P.S. It shouldn't matter but just in case - I am using MSVS 2017 Version 15.6.6 and Gradle v5.0

Workaround

Add _DEBUG macro to the list and utilities project to generate compatible debug libraries.

k-mack commented 5 years ago

I can confirm this behavior. It would make sense for Gradle to automatically apply /MTd to MSVC's arguments when compiling the static debug binary. The workaround I used was to set this flag manually. This worked while building a cpp-application:

binaries.whenElementFinalized { binary ->
    binary.compileTask.get().configure {
        if (binary.targetMachine.operatingSystemFamily.windows) {
            if (binary.optimized) {
                compilerArgs.add("/MT")  // static, release linkage
            } else {
                compilerArgs.add("/MTd") // static, debug linkage
            }
        }
    }
}

Not sure what the preferred workaround is.

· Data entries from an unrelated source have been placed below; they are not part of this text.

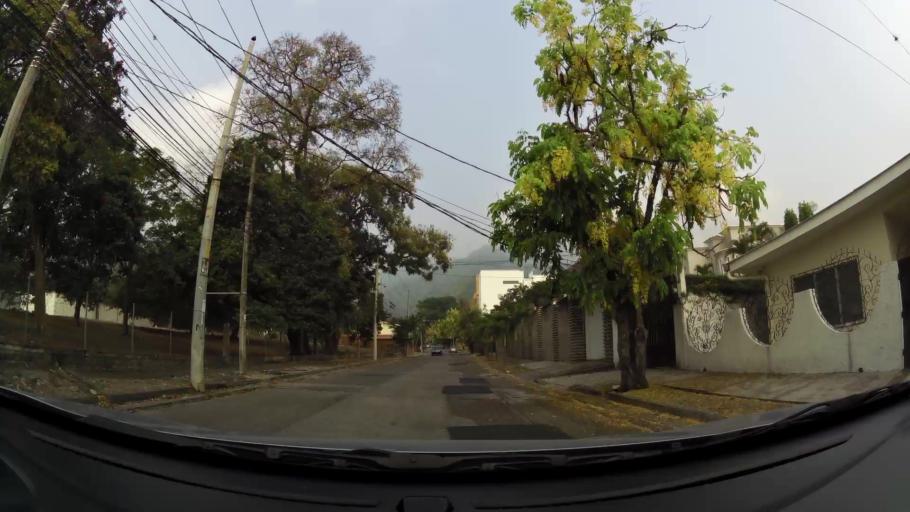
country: HN
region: Cortes
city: Armenta
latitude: 15.5029
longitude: -88.0460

zosrothko commented 5 years ago

@k-mack From my perspective, the test binary.targetMachine.operatingSystemFamily.windowsshould be toolChain instanceof VisualCppsince one can now have clang, and may be gcc under Windows

k-mack commented 5 years ago

Great point, @zosrothko.

lacasseio commented 5 years ago

Thanks for the feedback @k-mack. We will see what we can do around default options. Some issues we need to consider when adding defaults is the allowing developers to opt-out of those defaults. Luckily the Provider API keeps evolving and now allow "convention" to be set which can be overwritten. It's a great idea, but still, lack some demonstration and possibly some use case where someone just wants to opt-out one default but not the other one.